▸ **Work instructions**:
Where the line containing "is an immunohistochemistry" appears in the records below, begin there and output each line verbatim through the last line.

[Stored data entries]
--------

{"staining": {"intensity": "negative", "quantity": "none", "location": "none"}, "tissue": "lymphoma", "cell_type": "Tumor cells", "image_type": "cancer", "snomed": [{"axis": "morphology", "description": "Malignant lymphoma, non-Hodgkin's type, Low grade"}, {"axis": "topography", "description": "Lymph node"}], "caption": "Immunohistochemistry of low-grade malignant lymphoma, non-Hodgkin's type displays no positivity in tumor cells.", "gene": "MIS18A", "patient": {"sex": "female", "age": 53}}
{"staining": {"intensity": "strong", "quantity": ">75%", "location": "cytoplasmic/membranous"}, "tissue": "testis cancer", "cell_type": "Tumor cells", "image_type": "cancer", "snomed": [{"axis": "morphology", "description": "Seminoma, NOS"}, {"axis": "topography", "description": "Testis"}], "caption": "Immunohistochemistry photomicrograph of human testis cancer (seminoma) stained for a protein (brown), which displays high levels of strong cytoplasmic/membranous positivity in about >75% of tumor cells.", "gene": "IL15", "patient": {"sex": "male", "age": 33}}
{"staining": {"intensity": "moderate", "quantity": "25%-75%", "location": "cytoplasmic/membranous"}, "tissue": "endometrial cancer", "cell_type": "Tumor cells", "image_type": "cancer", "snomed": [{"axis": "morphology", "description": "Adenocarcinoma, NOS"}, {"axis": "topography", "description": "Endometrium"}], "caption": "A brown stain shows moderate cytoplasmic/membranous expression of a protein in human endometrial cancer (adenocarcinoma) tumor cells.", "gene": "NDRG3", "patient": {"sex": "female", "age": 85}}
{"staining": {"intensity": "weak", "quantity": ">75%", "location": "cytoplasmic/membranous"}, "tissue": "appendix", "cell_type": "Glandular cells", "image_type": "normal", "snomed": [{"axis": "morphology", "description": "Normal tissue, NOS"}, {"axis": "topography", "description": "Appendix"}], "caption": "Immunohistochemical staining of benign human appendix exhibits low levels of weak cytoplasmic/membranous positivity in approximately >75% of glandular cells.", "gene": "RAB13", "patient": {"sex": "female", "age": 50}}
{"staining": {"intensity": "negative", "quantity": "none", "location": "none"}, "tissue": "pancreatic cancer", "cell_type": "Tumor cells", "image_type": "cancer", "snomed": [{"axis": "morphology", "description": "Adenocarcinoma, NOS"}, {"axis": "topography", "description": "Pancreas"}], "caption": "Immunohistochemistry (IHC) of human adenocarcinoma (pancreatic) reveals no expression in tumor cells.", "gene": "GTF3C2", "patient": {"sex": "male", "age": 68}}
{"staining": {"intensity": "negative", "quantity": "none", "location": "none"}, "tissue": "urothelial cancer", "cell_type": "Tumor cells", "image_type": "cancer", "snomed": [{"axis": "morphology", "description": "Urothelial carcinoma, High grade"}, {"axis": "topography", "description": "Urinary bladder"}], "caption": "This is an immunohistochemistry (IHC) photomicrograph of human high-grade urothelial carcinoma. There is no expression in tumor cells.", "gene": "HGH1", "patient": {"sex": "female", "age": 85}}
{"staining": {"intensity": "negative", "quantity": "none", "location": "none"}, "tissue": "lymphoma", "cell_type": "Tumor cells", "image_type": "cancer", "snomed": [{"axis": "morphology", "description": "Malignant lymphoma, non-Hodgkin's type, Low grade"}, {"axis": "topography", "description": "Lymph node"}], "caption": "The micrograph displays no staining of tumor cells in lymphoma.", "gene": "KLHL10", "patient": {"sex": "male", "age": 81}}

--------

▸ **Completed task**:
{"staining": {"intensity": "negative", "quantity": "none", "location": "none"}, "tissue": "urothelial cancer", "cell_type": "Tumor cells", "image_type": "cancer", "snomed": [{"axis": "morphology", "description": "Urothelial carcinoma, High grade"}, {"axis": "topography", "description": "Urinary bladder"}], "caption": "This is an immunohistochemistry (IHC) photomicrograph of human high-grade urothelial carcinoma. There is no expression in tumor cells.", "gene": "HGH1", "patient": {"sex": "female", "age": 85}}
{"staining": {"intensity": "negative", "quantity": "none", "location": "none"}, "tissue": "lymphoma", "cell_type": "Tumor cells", "image_type": "cancer", "snomed": [{"axis": "morphology", "description": "Malignant lymphoma, non-Hodgkin's type, Low grade"}, {"axis": "topography", "description": "Lymph node"}], "caption": "The micrograph displays no staining of tumor cells in lymphoma.", "gene": "KLHL10", "patient": {"sex": "male", "age": 81}}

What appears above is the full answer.